Among women, the major group is the elderly and the commonest diagnosis is not, as I would have expected, dementia, but depression. The archetypal mental patient in Britain is a depressed old lady and much of that clinical depression may be postponable, if not preventable. At least we can aim to minimise its effects. Therefore, it follows that the pattern of services in the community and the way in which we treat our old people may need to shift to reflect those new patterns of need.

I am satisfied that we are making progress and I share the hon. Gentleman's feeling that we shall continue to need our hospitals and improvement in our community care for many years to come. We will need our hospitals for sanctuary, respite, teaching and training, research and ultimately, of course, for long-stay care.

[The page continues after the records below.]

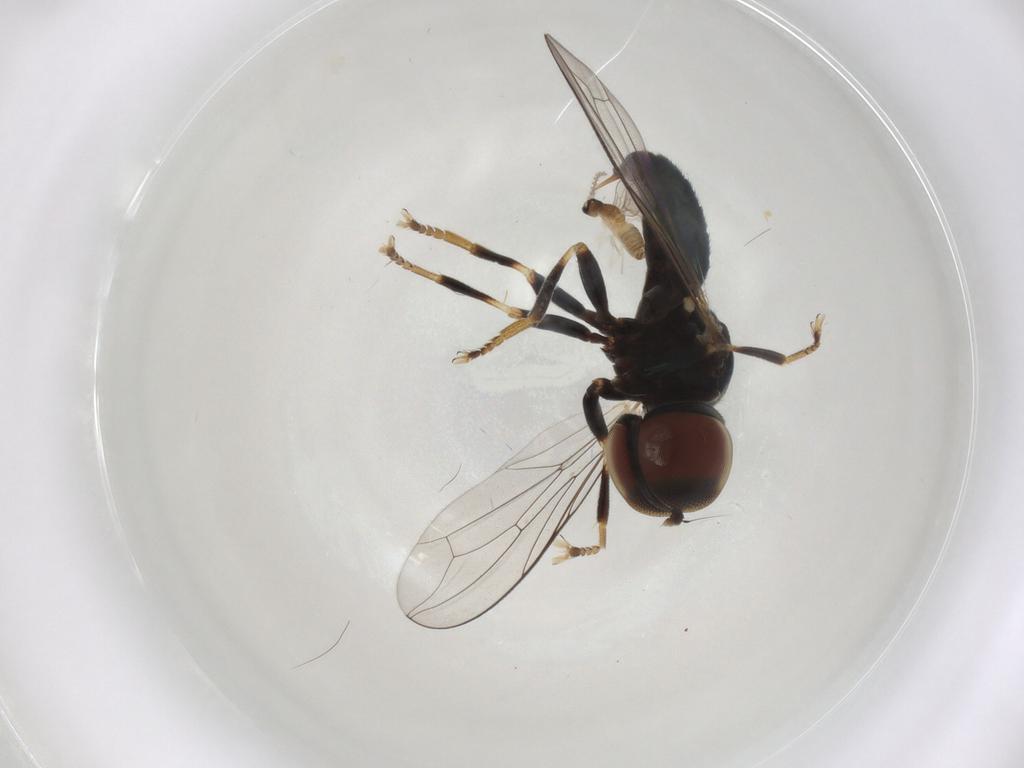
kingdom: Animalia
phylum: Arthropoda
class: Insecta
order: Diptera
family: Pipunculidae
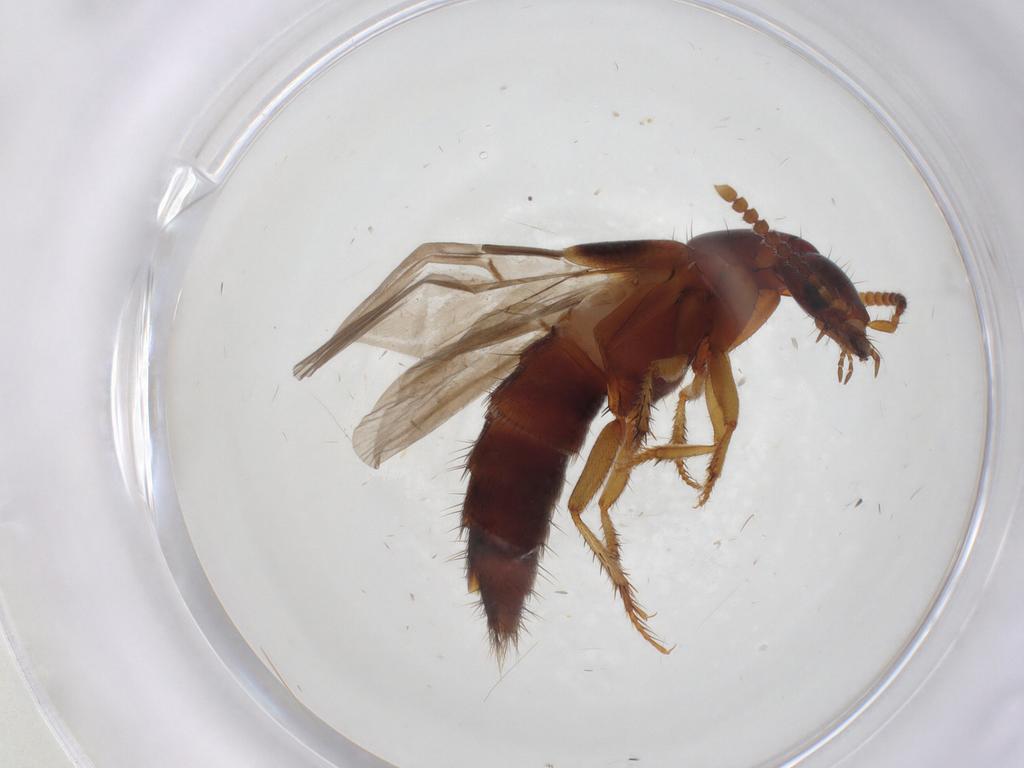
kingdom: Animalia
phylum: Arthropoda
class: Insecta
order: Coleoptera
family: Staphylinidae
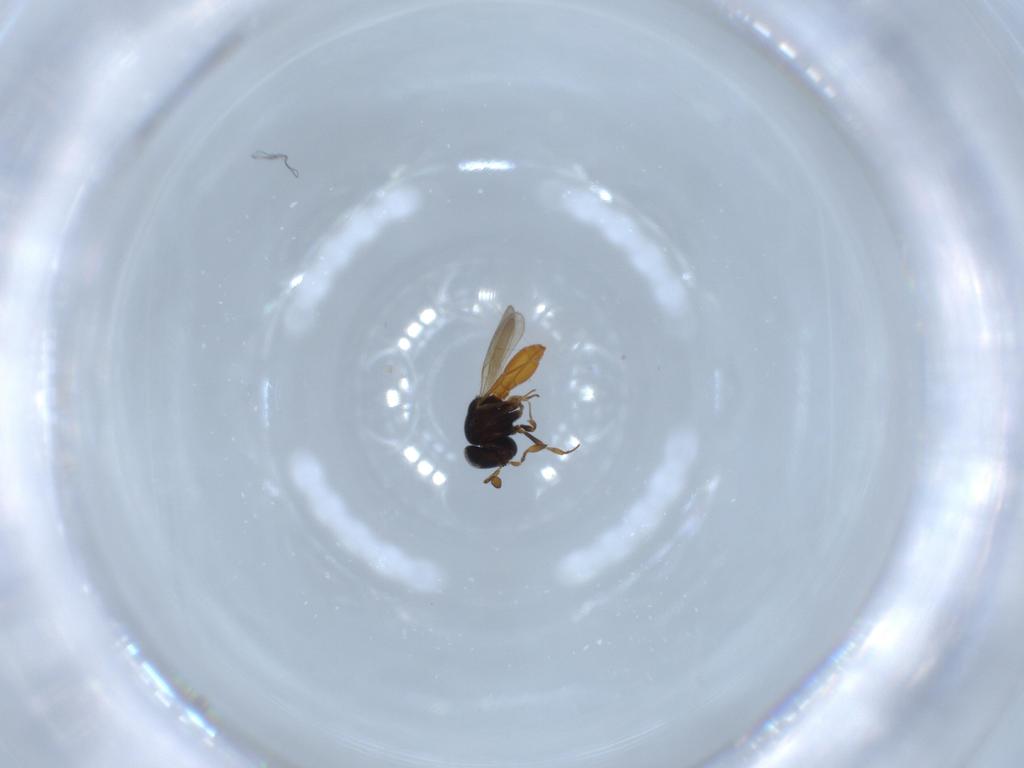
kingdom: Animalia
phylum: Arthropoda
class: Insecta
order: Hymenoptera
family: Scelionidae
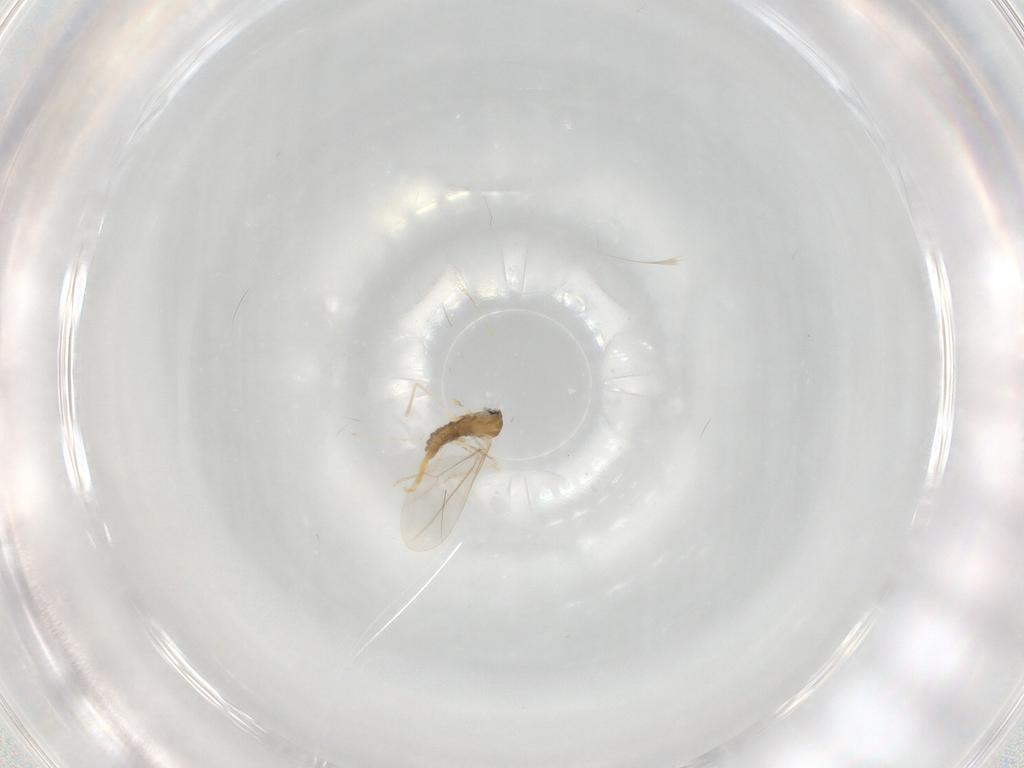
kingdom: Animalia
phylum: Arthropoda
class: Insecta
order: Diptera
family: Cecidomyiidae
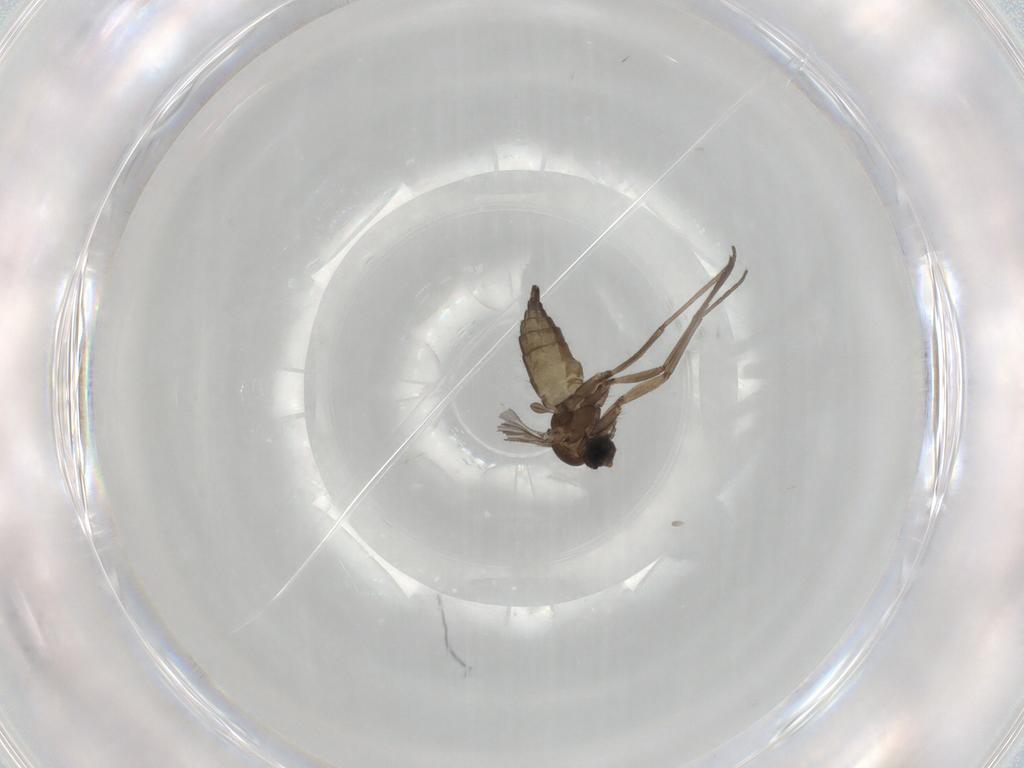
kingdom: Animalia
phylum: Arthropoda
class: Insecta
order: Diptera
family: Sciaridae
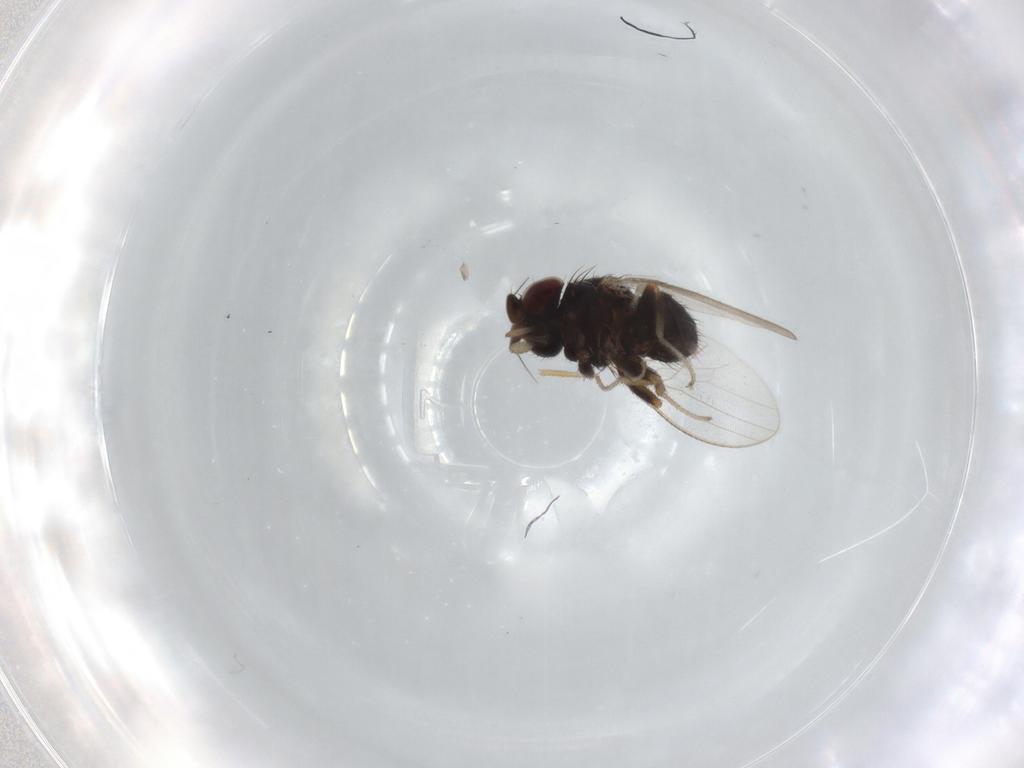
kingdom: Animalia
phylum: Arthropoda
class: Insecta
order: Diptera
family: Milichiidae
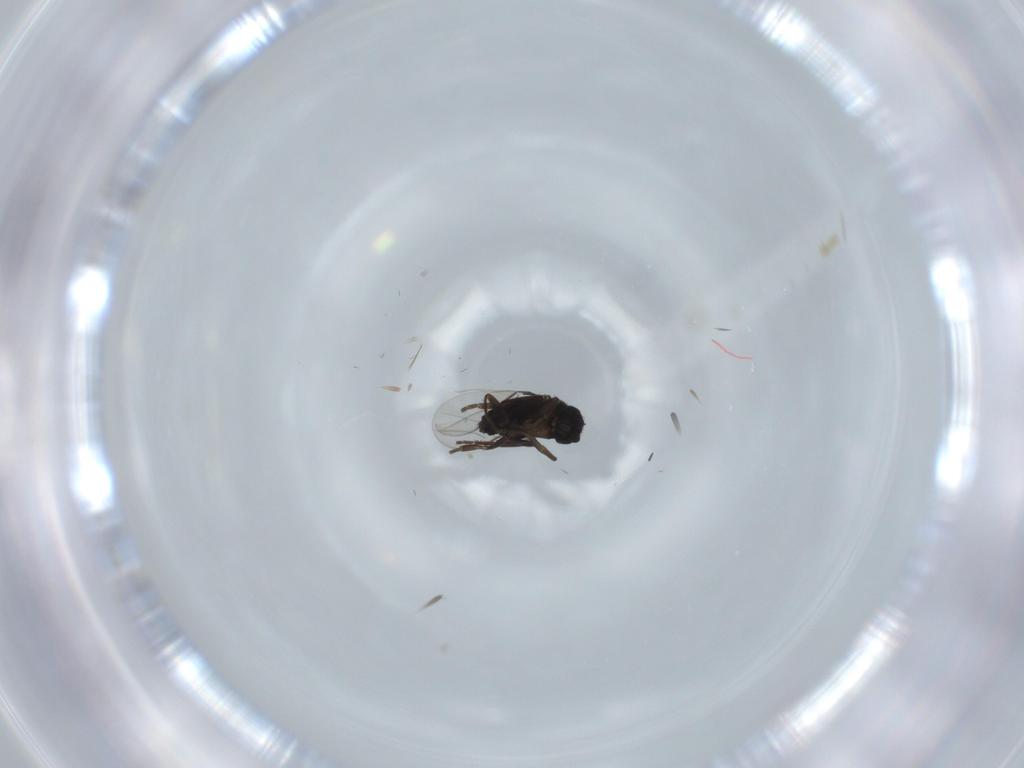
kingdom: Animalia
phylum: Arthropoda
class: Insecta
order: Diptera
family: Phoridae
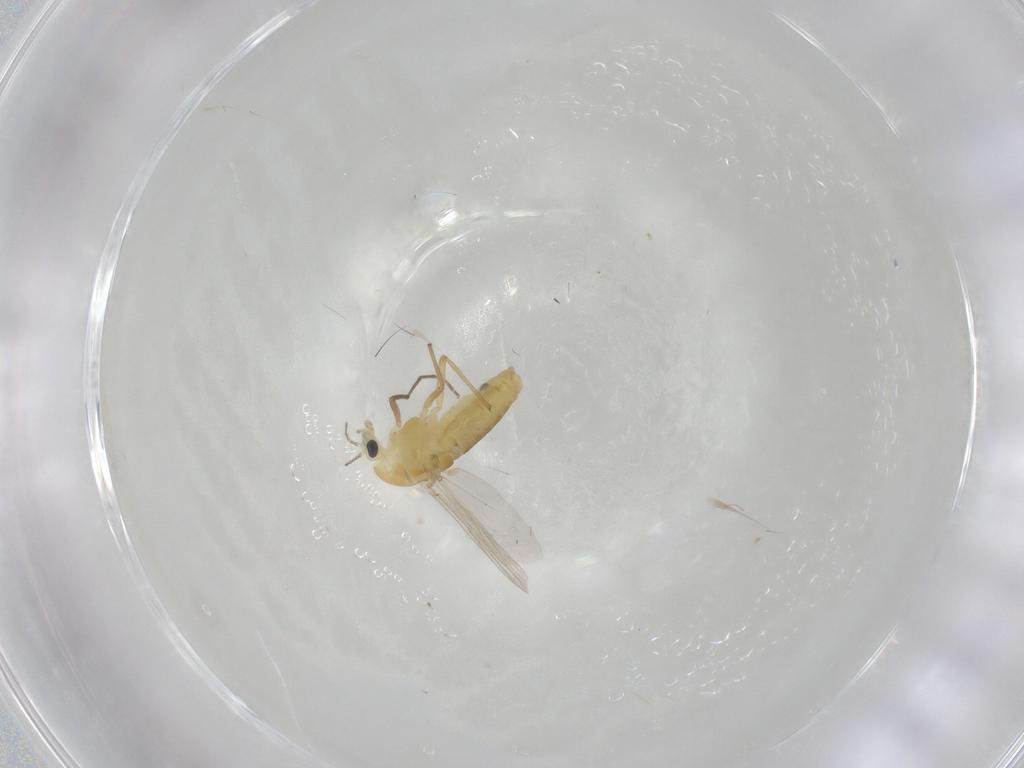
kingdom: Animalia
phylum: Arthropoda
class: Insecta
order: Diptera
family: Chironomidae
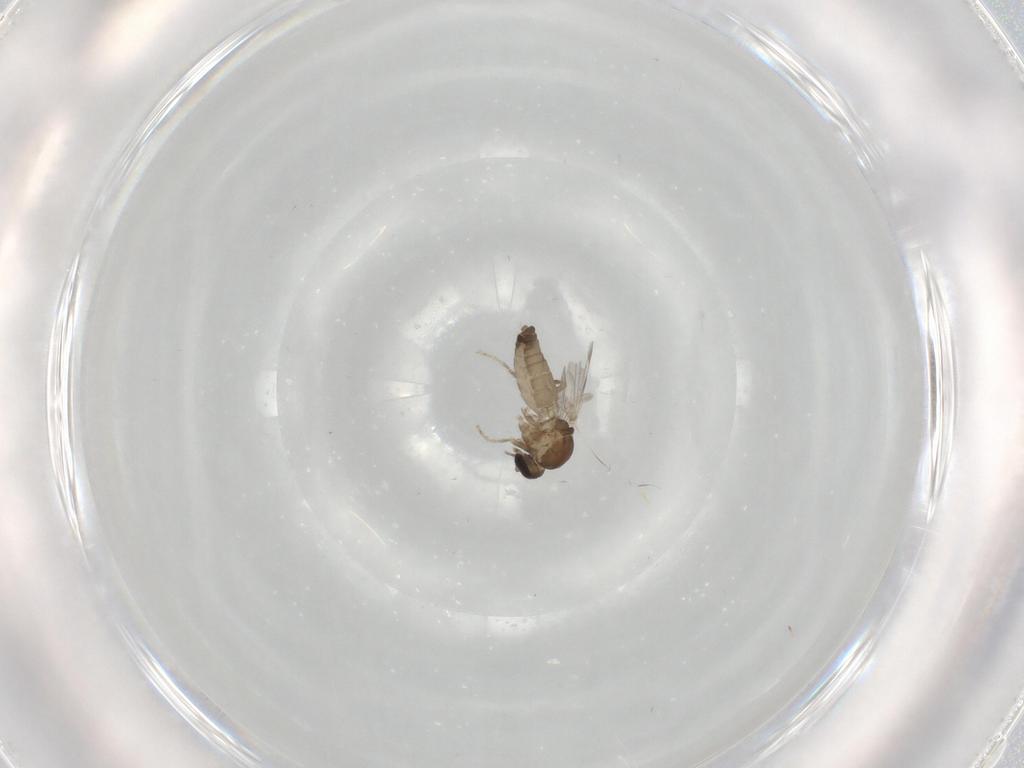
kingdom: Animalia
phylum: Arthropoda
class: Insecta
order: Diptera
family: Ceratopogonidae
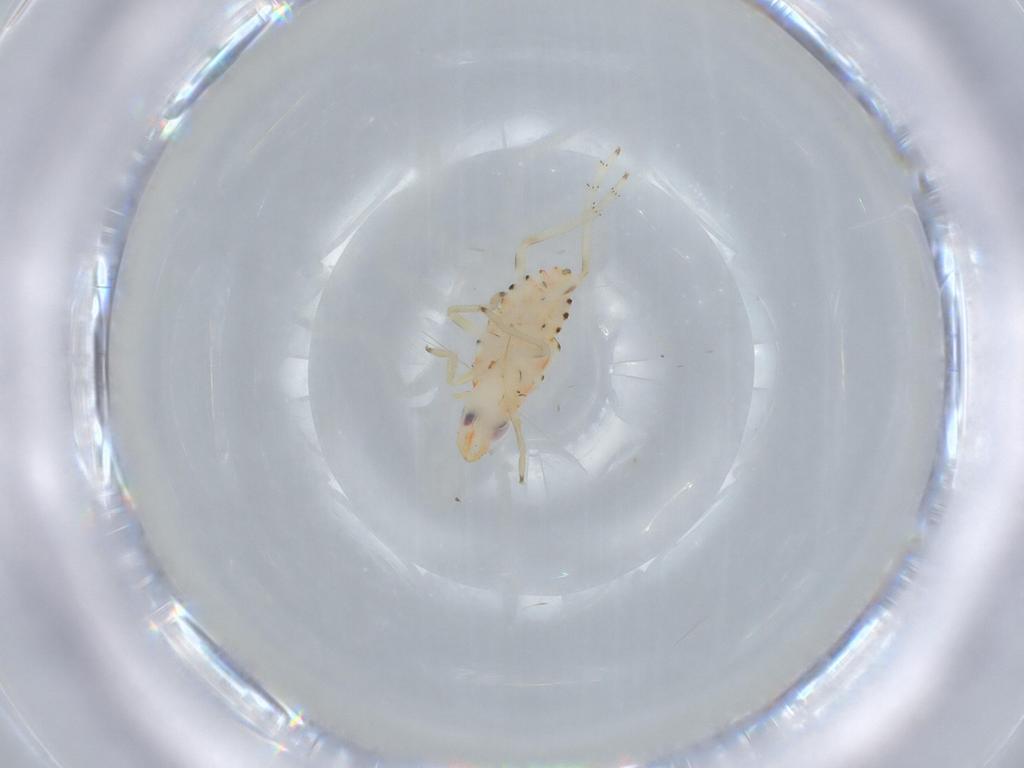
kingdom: Animalia
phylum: Arthropoda
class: Insecta
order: Hemiptera
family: Tropiduchidae
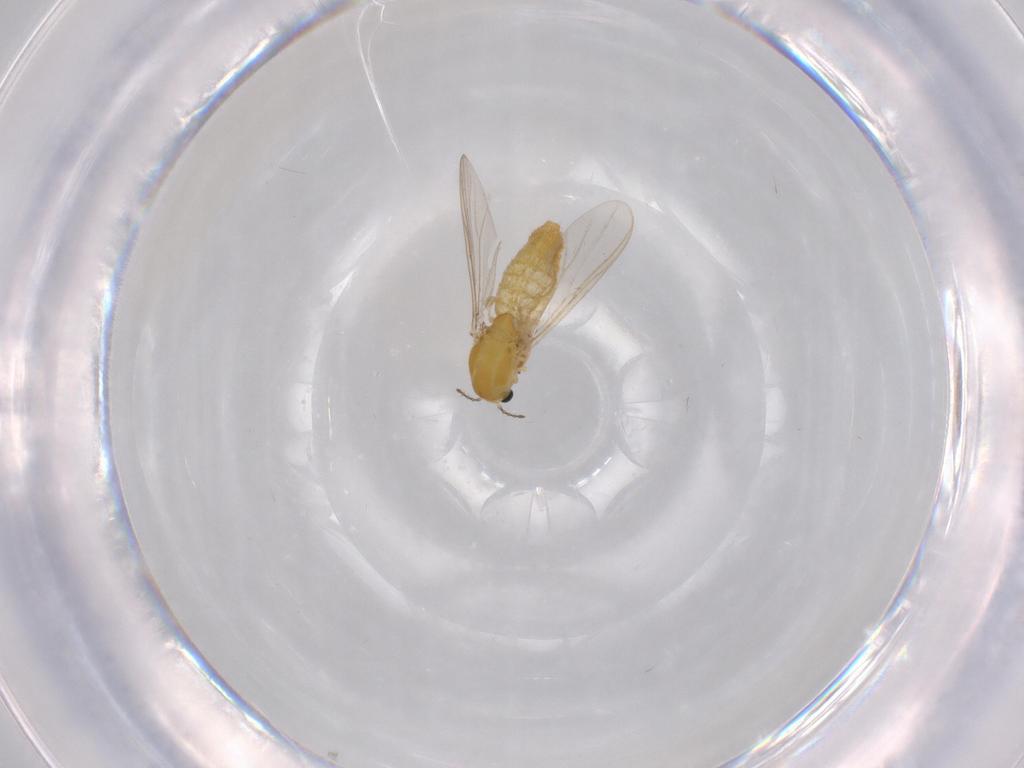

In the past there has been tension about the relative contributions of the different providers of care. Most notably, there was tension between the hospital or institutional provision and provision in or by the community at large. I do not believe that that conflict is necessary or real. The whole spectrum of care provision is complementary. In our 1987 election manifesto we said: Elderly, disabled, mentally ill and mentally handicapped people, should be cared for within the community whenever this is right for them. In the past some people who should have been cared for in other ways have remained in hospitals, sometimes for years. That is changing … This changing pattern has already brought a better life to many thousands of people. It has the potential to do so for many thousands more. I am sure that the hon. Gentleman will join me in reiterating those words.